What to produce – Count every line in the following entries that holds the word "Kafka". Only the number should be given.

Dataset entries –
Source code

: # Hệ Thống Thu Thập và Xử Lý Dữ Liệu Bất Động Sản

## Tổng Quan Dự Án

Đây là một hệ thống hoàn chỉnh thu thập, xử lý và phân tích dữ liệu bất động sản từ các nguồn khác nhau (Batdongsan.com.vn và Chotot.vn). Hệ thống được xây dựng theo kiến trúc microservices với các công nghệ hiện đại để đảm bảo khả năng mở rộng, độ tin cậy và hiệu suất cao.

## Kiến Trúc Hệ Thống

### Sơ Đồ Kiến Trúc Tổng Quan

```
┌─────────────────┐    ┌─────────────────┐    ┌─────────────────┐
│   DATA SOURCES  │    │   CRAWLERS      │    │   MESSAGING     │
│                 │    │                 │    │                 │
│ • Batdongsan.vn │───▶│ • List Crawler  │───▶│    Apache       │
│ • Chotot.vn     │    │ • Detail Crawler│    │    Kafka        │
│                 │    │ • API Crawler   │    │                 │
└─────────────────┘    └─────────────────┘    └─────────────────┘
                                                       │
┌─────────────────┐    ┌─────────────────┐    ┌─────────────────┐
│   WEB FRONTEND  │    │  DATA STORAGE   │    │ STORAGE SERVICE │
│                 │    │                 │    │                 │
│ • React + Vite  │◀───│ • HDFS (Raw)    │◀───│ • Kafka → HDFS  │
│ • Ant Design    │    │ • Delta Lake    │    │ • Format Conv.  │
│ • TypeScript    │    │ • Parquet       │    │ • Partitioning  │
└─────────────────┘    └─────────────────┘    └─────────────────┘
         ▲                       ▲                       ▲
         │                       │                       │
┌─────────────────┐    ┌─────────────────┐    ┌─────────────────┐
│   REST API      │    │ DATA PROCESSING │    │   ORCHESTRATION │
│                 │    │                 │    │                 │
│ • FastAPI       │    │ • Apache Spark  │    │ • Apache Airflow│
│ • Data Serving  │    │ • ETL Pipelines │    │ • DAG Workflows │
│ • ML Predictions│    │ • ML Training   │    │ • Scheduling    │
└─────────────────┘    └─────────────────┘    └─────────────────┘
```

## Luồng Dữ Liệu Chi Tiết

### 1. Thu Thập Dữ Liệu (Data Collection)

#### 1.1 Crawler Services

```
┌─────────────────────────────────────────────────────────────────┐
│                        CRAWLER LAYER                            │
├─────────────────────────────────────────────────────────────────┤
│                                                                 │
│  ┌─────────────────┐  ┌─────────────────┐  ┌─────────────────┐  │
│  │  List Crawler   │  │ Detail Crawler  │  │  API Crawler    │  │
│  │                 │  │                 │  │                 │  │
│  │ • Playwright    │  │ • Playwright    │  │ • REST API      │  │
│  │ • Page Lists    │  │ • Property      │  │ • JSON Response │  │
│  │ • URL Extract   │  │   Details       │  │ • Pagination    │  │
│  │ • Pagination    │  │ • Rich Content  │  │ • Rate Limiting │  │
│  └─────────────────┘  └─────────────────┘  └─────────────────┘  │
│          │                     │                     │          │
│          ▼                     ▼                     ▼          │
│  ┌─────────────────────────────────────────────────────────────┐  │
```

The answer – 2